• **Domande**:
(1) Secondo il testo estratto, chi ha lanciato l'idea del progetto “Incontri illuminanti con l'arte contemporanea”?
(2) Indica se ciascuna affermazione concorda con il testo estratto, rispondendo sì o no e citando le parole decisive: (a) la rete museale torinese porta avanti il progetto da cinque anni; (b) la Fondazione Sandretto Re Rebaudengo fa parte della rete fin dall'inizio del progetto; (c) con “Luci d'artista” la classica luminaria natalizia viene sostituita.
(3) Trascrivi dal testo estratto il passo che va da “Luci a regola” fino a “significativo e significante.”.
━━━ Testo estratto
Luci a regola d’arte
Articolo a cura di Elena Stradiotto, per Fondazione Sandretto Re Rebaudengo
Quest’anno, Fondazione Sandretto Re Rebaudengo è stata invitata a unirsi alla rete museale torinese che già da cinque anni porta avanti il progetto: “Incontri illuminanti con l’arte contemporanea”.
A lanciare l’idea del progetto è stato l’Assessorato alla Cultura della città, che voleva avvicinare il territorio e le persone a comprendere che cosa accadesse sulle loro teste in occasione del progetto annuale “Luci d’artista”, grazie al quale la classica luminaria natalizia è sostituita da un segno più significativo e significante.
━━━━━━
━━━ Dati disponibili
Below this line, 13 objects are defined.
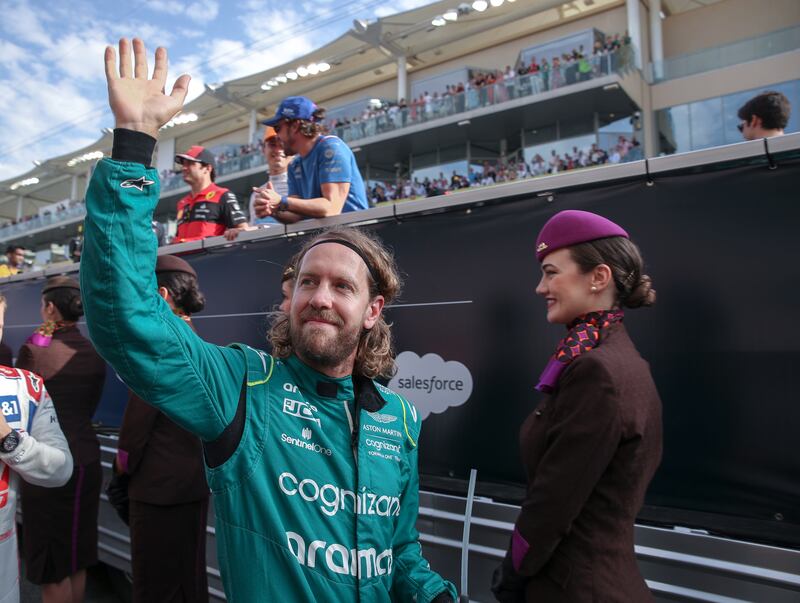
━━━━━━
• **Risposte**:
(1) L'Assessorato alla Cultura della città.

(2)
(a) Sì: “già da cinque anni porta avanti il progetto”.
(b) No: “Quest’anno, Fondazione Sandretto Re Rebaudengo è stata invitata a unirsi alla rete museale torinese”.
(c) Sì: “la classica luminaria natalizia è sostituita da un segno più significativo e significante”.

(3)
Luci a regola d’arte
Articolo a cura di Elena Stradiotto, per Fondazione Sandretto Re Rebaudengo
Quest’anno, Fondazione Sandretto Re Rebaudengo è stata invitata a unirsi alla rete museale torinese che già da cinque anni porta avanti il progetto: “Incontri illuminanti con l’arte contemporanea”.
A lanciare l’idea del progetto è stato l’Assessorato alla Cultura della città, che voleva avvicinare il territorio e le persone a comprendere che cosa accadesse sulle loro teste in occasione del progetto annuale “Luci d’artista”, grazie al quale la classica luminaria natalizia è sostituita da un segno più significativo e significante.